> **Prompt**
The answer must consist only of the lines in the records below from the line with "Image 1: First" to the line with "Image 2: First", both included, copied word for word with every picture left out.
== Segment start ==
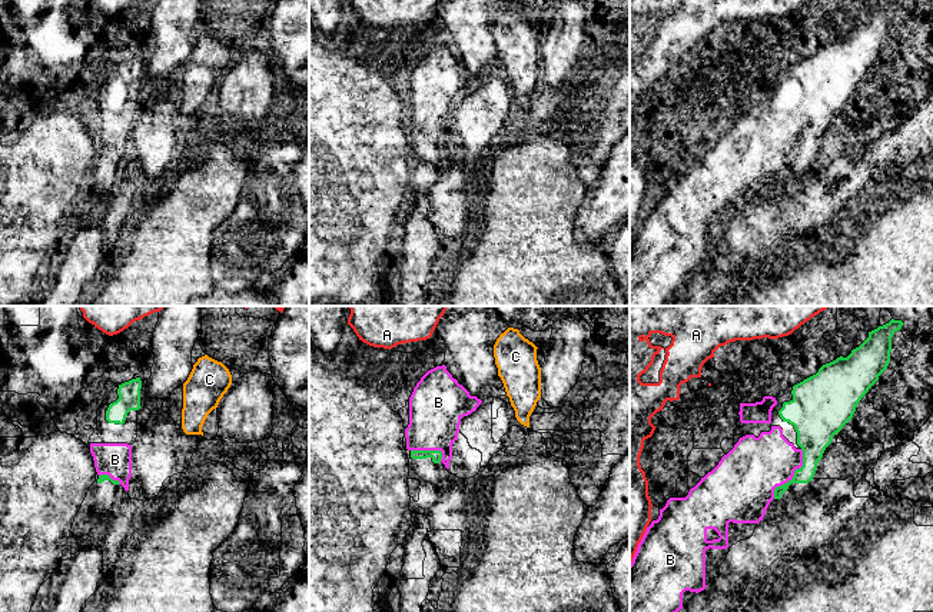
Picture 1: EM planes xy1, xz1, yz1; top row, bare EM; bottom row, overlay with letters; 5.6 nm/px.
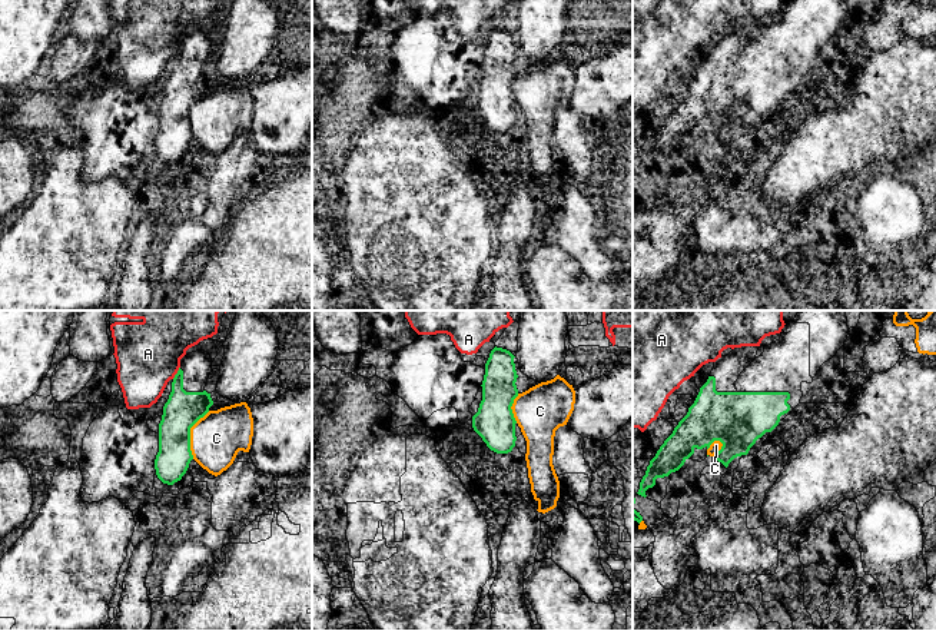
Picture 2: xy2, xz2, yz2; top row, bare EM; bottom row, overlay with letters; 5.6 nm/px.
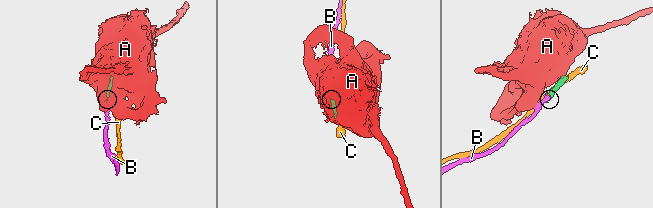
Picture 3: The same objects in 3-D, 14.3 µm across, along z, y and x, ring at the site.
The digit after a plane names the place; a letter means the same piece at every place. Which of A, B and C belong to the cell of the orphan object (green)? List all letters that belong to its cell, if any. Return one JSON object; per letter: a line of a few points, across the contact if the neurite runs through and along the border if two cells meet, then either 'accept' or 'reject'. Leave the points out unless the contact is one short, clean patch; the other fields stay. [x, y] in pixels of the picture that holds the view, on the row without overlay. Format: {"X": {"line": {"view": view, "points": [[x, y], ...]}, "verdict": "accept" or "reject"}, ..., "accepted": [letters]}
{"A": {"line": {"view": "xy2", "points": [[179, 46], [172, 57]]}, "verdict": "reject"}, "B": {"verdict": "accept"}, "C": {"line": {"view": "xy2", "points": [[209, 90], [191, 108], [192, 138]]}, "verdict": "reject"}, "accepted": ["B"]}

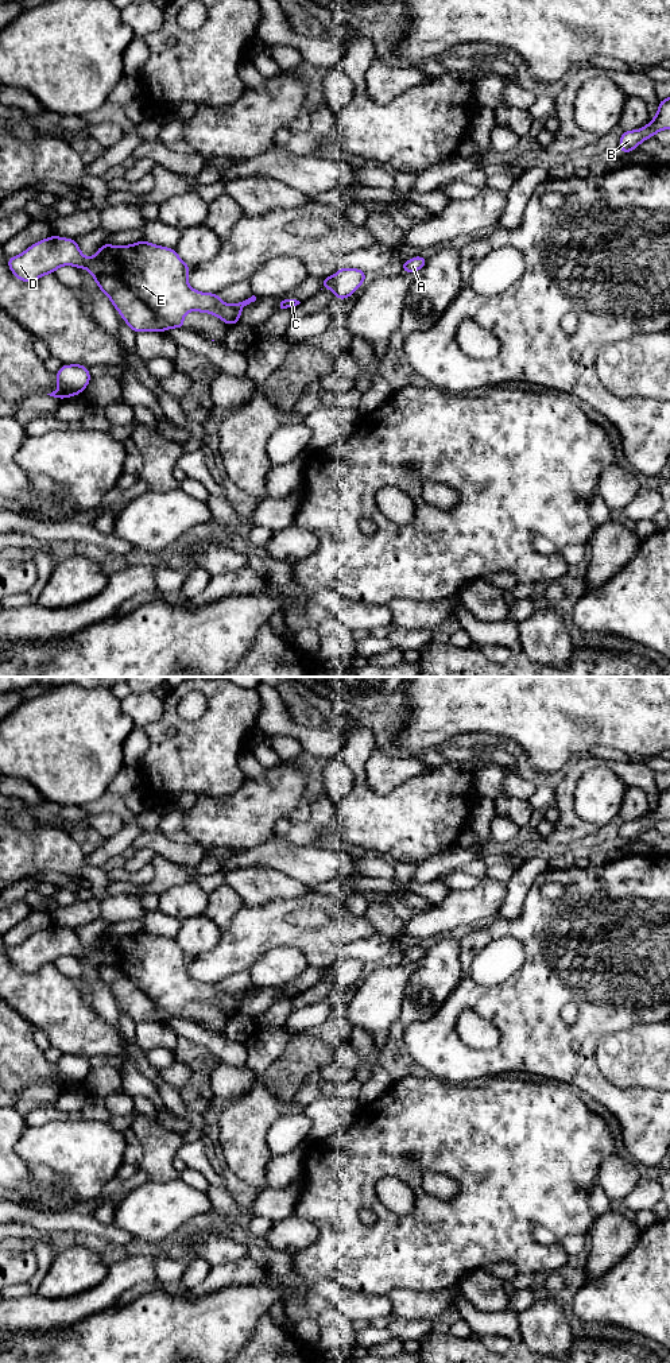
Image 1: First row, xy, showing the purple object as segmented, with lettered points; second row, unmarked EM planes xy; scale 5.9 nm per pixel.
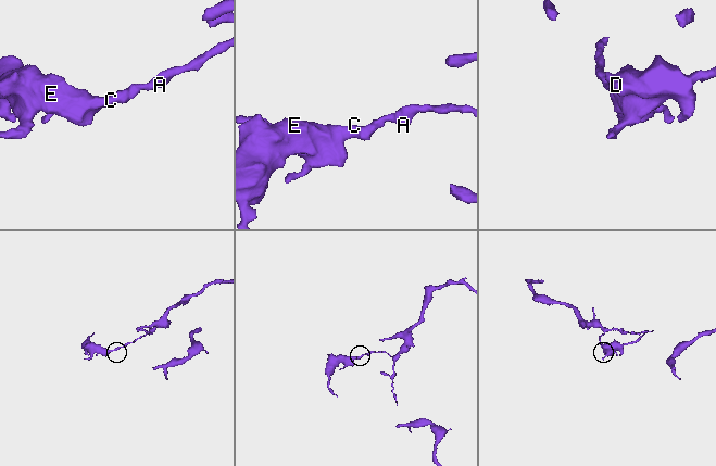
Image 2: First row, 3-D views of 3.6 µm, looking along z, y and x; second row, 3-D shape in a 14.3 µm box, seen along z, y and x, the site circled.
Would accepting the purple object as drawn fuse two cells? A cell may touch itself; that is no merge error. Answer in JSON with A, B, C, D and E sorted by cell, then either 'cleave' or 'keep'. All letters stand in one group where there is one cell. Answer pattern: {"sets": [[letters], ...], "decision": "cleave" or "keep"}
{"sets": [["A", "B"], ["C", "D", "E"]], "decision": "cleave"}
== Segment end ==
> **The completed task**
Image 1: First row, xy, showing the purple object as segmented, with lettered points; second row, unmarked EM planes xy; scale 5.9 nm per pixel.
Image 2: First row, 3-D views of 3.6 µm, looking along z, y and x; second row, 3-D shape in a 14.3 µm box, seen along z, y and x, the site circled.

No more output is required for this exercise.